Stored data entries
** start **
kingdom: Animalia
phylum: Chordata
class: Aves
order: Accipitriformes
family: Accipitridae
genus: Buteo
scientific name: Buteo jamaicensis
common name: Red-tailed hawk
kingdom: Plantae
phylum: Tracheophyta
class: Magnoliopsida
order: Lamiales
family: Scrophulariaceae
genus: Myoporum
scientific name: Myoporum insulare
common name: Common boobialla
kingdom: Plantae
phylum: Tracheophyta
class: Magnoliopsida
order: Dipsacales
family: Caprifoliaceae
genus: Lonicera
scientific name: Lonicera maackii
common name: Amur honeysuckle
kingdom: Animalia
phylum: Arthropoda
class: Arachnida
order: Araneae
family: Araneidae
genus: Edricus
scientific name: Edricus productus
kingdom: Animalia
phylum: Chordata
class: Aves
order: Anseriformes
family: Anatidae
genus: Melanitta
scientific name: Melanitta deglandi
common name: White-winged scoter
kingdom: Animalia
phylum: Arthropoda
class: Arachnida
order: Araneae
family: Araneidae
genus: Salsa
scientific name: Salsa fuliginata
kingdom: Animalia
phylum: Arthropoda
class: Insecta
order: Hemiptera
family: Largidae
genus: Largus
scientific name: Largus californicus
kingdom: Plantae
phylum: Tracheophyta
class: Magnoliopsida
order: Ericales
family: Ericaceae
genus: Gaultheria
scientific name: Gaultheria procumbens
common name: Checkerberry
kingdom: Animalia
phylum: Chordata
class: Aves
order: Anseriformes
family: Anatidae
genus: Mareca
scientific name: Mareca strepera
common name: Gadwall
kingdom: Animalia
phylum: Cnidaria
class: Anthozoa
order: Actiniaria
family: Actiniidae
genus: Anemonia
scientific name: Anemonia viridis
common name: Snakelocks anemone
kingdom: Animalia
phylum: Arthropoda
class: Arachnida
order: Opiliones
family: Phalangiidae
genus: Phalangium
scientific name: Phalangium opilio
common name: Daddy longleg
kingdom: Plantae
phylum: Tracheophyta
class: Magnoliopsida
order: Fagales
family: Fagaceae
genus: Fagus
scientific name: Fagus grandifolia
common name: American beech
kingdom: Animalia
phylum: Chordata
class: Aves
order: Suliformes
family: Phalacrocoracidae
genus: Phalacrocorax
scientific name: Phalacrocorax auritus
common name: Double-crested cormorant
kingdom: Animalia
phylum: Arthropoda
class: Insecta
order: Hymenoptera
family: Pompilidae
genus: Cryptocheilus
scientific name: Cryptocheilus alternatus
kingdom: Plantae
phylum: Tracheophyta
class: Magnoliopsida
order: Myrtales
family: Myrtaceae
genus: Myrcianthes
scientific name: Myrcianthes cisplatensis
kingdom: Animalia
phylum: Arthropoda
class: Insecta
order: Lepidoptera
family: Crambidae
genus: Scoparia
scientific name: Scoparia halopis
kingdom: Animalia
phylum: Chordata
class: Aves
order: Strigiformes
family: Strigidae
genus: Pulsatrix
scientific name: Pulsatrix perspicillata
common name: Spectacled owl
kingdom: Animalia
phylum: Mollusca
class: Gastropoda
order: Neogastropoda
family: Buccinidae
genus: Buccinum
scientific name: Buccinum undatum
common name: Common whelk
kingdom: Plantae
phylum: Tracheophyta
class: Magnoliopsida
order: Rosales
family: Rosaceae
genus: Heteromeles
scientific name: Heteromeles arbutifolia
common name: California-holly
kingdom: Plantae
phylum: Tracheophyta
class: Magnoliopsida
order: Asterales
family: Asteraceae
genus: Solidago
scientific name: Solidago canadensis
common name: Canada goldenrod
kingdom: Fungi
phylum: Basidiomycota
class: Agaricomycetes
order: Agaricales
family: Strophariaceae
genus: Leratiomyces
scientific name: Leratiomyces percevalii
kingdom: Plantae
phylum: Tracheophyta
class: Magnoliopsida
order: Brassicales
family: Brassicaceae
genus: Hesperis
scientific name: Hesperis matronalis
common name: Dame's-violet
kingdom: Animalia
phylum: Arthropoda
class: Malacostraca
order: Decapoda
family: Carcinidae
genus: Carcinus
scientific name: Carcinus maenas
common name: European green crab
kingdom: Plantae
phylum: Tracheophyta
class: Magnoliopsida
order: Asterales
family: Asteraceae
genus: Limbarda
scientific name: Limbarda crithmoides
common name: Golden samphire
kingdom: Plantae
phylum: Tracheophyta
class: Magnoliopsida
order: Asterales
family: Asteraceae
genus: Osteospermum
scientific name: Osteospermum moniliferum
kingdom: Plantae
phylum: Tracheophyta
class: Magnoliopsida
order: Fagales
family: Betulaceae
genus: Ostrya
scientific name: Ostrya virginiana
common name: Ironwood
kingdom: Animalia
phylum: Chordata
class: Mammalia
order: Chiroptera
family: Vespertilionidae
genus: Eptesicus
** end **
▶ **Job**
Arrange these lines as a Markdown table with the columns "Row" and "Line," numbering each line and leaving out any blank lines.

▶ **Result for this exercise**
| Row | Line |
|---|---|
| 1 | kingdom: Animalia |
| 2 | phylum: Chordata |
| 3 | class: Aves |
| 4 | order: Accipitriformes |
| 5 | family: Accipitridae |
| 6 | genus: Buteo |
| 7 | scientific name: Buteo jamaicensis |
| 8 | common name: Red-tailed hawk |
| 9 | kingdom: Plantae |
| 10 | phylum: Tracheophyta |
| 11 | class: Magnoliopsida |
| 12 | order: Lamiales |
| 13 | family: Scrophulariaceae |
| 14 | genus: Myoporum |
| 15 | scientific name: Myoporum insulare |
| 16 | common name: Common boobialla |
| 17 | kingdom: Plantae |
| 18 | phylum: Tracheophyta |
| 19 | class: Magnoliopsida |
| 20 | order: Dipsacales |
| 21 | family: Caprifoliaceae |
| 22 | genus: Lonicera |
| 23 | scientific name: Lonicera maackii |
| 24 | common name: Amur honeysuckle |
| 25 | kingdom: Animalia |
| 26 | phylum: Arthropoda |
| 27 | class: Arachnida |
| 28 | order: Araneae |
| 29 | family: Araneidae |
| 30 | genus: Edricus |
| 31 | scientific name: Edricus productus |
| 32 | kingdom: Animalia |
| 33 | phylum: Chordata |
| 34 | class: Aves |
| 35 | order: Anseriformes |
| 36 | family: Anatidae |
| 37 | genus: Melanitta |
| 38 | scientific name: Melanitta deglandi |
| 39 | common name: White-winged scoter |
| 40 | kingdom: Animalia |
| 41 | phylum: Arthropoda |
| 42 | class: Arachnida |
| 43 | order: Araneae |
| 44 | family: Araneidae |
| 45 | genus: Salsa |
| 46 | scientific name: Salsa fuliginata |
| 47 | kingdom: Animalia |
| 48 | phylum: Arthropoda |
| 49 | class: Insecta |
| 50 | order: Hemiptera |
| 51 | family: Largidae |
| 52 | genus: Largus |
| 53 | scientific name: Largus californicus |
| 54 | kingdom: Plantae |
| 55 | phylum: Tracheophyta |
| 56 | class: Magnoliopsida |
| 57 | order: Ericales |
| 58 | family: Ericaceae |
| 59 | genus: Gaultheria |
| 60 | scientific name: Gaultheria procumbens |
| 61 | common name: Checkerberry |
| 62 | kingdom: Animalia |
| 63 | phylum: Chordata |
| 64 | class: Aves |
| 65 | order: Anseriformes |
| 66 | family: Anatidae |
| 67 | genus: Mareca |
| 68 | scientific name: Mareca strepera |
| 69 | common name: Gadwall |
| 70 | kingdom: Animalia |
| 71 | phylum: Cnidaria |
| 72 | class: Anthozoa |
| 73 | order: Actiniaria |
| 74 | family: Actiniidae |
| 75 | genus: Anemonia |
| 76 | scientific name: Anemonia viridis |
| 77 | common name: Snakelocks anemone |
| 78 | kingdom: Animalia |
| 79 | phylum: Arthropoda |
| 80 | class: Arachnida |
| 81 | order: Opiliones |
| 82 | family: Phalangiidae |
| 83 | genus: Phalangium |
| 84 | scientific name: Phalangium opilio |
| 85 | common name: Daddy longleg |
| 86 | kingdom: Plantae |
| 87 | phylum: Tracheophyta |
| 88 | class: Magnoliopsida |
| 89 | order: Fagales |
| 90 | family: Fagaceae |
| 91 | genus: Fagus |
| 92 | scientific name: Fagus grandifolia |
| 93 | common name: American beech |
| 94 | kingdom: Animalia |
| 95 | phylum: Chordata |
| 96 | class: Aves |
| 97 | order: Suliformes |
| 98 | family: Phalacrocoracidae |
| 99 | genus: Phalacrocorax |
| 100 | scientific name: Phalacrocorax auritus |
| 101 | common name: Double-crested cormorant |
| 102 | kingdom: Animalia |
| 103 | phylum: Arthropoda |
| 104 | class: Insecta |
| 105 | order: Hymenoptera |
| 106 | family: Pompilidae |
| 107 | genus: Cryptocheilus |
| 108 | scientific name: Cryptocheilus alternatus |
| 109 | kingdom: Plantae |
| 110 | phylum: Tracheophyta |
| 111 | class: Magnoliopsida |
| 112 | order: Myrtales |
| 113 | family: Myrtaceae |
| 114 | genus: Myrcianthes |
| 115 | scientific name: Myrcianthes cisplatensis |
| 116 | kingdom: Animalia |
| 117 | phylum: Arthropoda |
| 118 | class: Insecta |
| 119 | order: Lepidoptera |
| 120 | family: Crambidae |
| 121 | genus: Scoparia |
| 122 | scientific name: Scoparia halopis |
| 123 | kingdom: Animalia |
| 124 | phylum: Chordata |
| 125 | class: Aves |
| 126 | order: Strigiformes |
| 127 | family: Strigidae |
| 128 | genus: Pulsatrix |
| 129 | scientific name: Pulsatrix perspicillata |
| 130 | common name: Spectacled owl |
| 131 | kingdom: Animalia |
| 132 | phylum: Mollusca |
| 133 | class: Gastropoda |
| 134 | order: Neogastropoda |
| 135 | family: Buccinidae |
| 136 | genus: Buccinum |
| 137 | scientific name: Buccinum undatum |
| 138 | common name: Common whelk |
| 139 | kingdom: Plantae |
| 140 | phylum: Tracheophyta |
| 141 | class: Magnoliopsida |
| 142 | order: Rosales |
| 143 | family: Rosaceae |
| 144 | genus: Heteromeles |
| 145 | scientific name: Heteromeles arbutifolia |
| 146 | common name: California-holly |
| 147 | kingdom: Plantae |
| 148 | phylum: Tracheophyta |
| 149 | class: Magnoliopsida |
| 150 | order: Asterales |
| 151 | family: Asteraceae |
| 152 | genus: Solidago |
| 153 | scientific name: Solidago canadensis |
| 154 | common name: Canada goldenrod |
| 155 | kingdom: Fungi |
| 156 | phylum: Basidiomycota |
| 157 | class: Agaricomycetes |
| 158 | order: Agaricales |
| 159 | family: Strophariaceae |
| 160 | genus: Leratiomyces |
| 161 | scientific name: Leratiomyces percevalii |
| 162 | kingdom: Plantae |
| 163 | phylum: Tracheophyta |
| 164 | class: Magnoliopsida |
| 165 | order: Brassicales |
| 166 | family: Brassicaceae |
| 167 | genus: Hesperis |
| 168 | scientific name: Hesperis matronalis |
| 169 | common name: Dame's-violet |
| 170 | kingdom: Animalia |
| 171 | phylum: Arthropoda |
| 172 | class: Malacostraca |
| 173 | order: Decapoda |
| 174 | family: Carcinidae |
| 175 | genus: Carcinus |
| 176 | scientific name: Carcinus maenas |
| 177 | common name: European green crab |
| 178 | kingdom: Plantae |
| 179 | phylum: Tracheophyta |
| 180 | class: Magnoliopsida |
| 181 | order: Asterales |
| 182 | family: Asteraceae |
| 183 | genus: Limbarda |
| 184 | scientific name: Limbarda crithmoides |
| 185 | common name: Golden samphire |
| 186 | kingdom: Plantae |
| 187 | phylum: Tracheophyta |
| 188 | class: Magnoliopsida |
| 189 | order: Asterales |
| 190 | family: Asteraceae |
| 191 | genus: Osteospermum |
| 192 | scientific name: Osteospermum moniliferum |
| 193 | kingdom: Plantae |
| 194 | phylum: Tracheophyta |
| 195 | class: Magnoliopsida |
| 196 | order: Fagales |
| 197 | family: Betulaceae |
| 198 | genus: Ostrya |
| 199 | scientific name: Ostrya virginiana |
| 200 | common name: Ironwood |
| 201 | kingdom: Animalia |
| 202 | phylum: Chordata |
| 203 | class: Mammalia |
| 204 | order: Chiroptera |
| 205 | family: Vespertilionidae |
| 206 | genus: Eptesicus |